Specialty Timbers New Zealand

 Report: Engineered Eucalyptus nitens flooring

These products have several advantages over producing flooring from a single thicker board, including:

• thinner boards are easier to dry without checking and collapse; and
• boards can be flatsawn, lowering costs of production and improving sawn recoveries with the ability to saw wider boards from smaller logs;

In addition, with the cross laminated engineered flooring product:

• low quality (by-product) boards can be utilised for 50% of the volume of the flooring product; and
• dimensional stability (especially cupping and movement in service) should be improved from the bottom layer being oriented perpendicular to the top layer.

A separate Specialty Wood Products Partnership (SWP) report assessed the performance (dimensional stability) of the laminated flooring relative to an E. nitens solid wood floor product produced from the same trees, as well as a competing commercial products (engineered oak). 

Download the spreadsheet.

----

- [EXERCISE DIRECTIONS] Write the next part of the engineered Eucalyptus nitens flooring report, starting after its final line, "Download the spreadsheet."

Per-instance keypoint data:
----

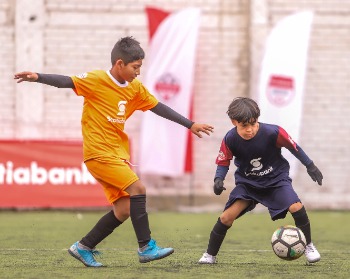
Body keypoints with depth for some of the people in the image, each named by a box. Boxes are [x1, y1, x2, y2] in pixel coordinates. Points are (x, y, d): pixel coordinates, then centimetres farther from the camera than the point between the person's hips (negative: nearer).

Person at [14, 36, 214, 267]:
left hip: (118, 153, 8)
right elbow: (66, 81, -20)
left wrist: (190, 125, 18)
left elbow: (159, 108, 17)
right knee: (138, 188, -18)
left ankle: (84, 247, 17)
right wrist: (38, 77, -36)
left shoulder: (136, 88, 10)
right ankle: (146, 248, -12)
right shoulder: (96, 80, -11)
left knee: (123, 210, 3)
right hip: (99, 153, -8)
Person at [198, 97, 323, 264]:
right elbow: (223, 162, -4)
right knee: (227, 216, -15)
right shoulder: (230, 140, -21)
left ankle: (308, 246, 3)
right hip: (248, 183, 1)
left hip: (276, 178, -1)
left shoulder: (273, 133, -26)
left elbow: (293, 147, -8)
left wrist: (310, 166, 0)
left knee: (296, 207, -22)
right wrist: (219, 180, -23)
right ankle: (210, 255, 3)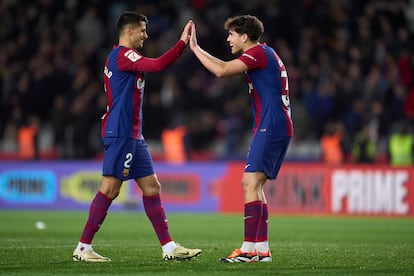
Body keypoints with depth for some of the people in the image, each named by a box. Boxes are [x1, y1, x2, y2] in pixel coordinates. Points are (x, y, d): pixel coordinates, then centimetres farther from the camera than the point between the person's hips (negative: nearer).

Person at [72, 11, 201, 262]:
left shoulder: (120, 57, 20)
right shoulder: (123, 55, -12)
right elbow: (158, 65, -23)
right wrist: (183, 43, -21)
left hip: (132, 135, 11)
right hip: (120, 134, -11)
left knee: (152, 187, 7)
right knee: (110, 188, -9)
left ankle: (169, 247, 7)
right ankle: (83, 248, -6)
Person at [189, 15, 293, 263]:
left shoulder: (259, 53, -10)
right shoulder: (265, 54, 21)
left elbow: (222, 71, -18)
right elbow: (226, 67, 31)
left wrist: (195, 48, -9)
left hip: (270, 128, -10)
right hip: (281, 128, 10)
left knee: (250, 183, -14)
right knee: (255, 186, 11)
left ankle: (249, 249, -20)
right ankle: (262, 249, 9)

----

- [RESPONSE TO THE EXERCISE]
Methods for producing sawn timber

Approximately 3.7 m³ of logs were milled, with an average mid-diameter of 31cm and range of 21.8cm - 41cm.

The quartersawn E. nitens solid timber flooring product and flatsawn laminates were produced by slab milling the logs and subsequently edging slabs into boards with a twin-blade edger.

The 28mm quartersawn slabs were edged to produce straight quartersawn boards. This yielded nominal volumes of 0.6m³ quartersawn timber (twenty-four 100mm width boards and thirty-six 150mm width boards at 25 mm thickness).

Flatsawn 10mm laminate slabs were edged to to 110mm, 156mm, 210mm and 265mm widths to remove taper and wavy edges but were not edged to a final product width. Quantities were not measured because slabs were to be edged again to size after drying.

Following edging, the boards were slowly air dried for 6 months by wrapping the stacked pallets of filleted boards with four layers of microclima cloth (frost cloth). When the boards were below 30% MC they were then dried to 12% MC in a solar kiln.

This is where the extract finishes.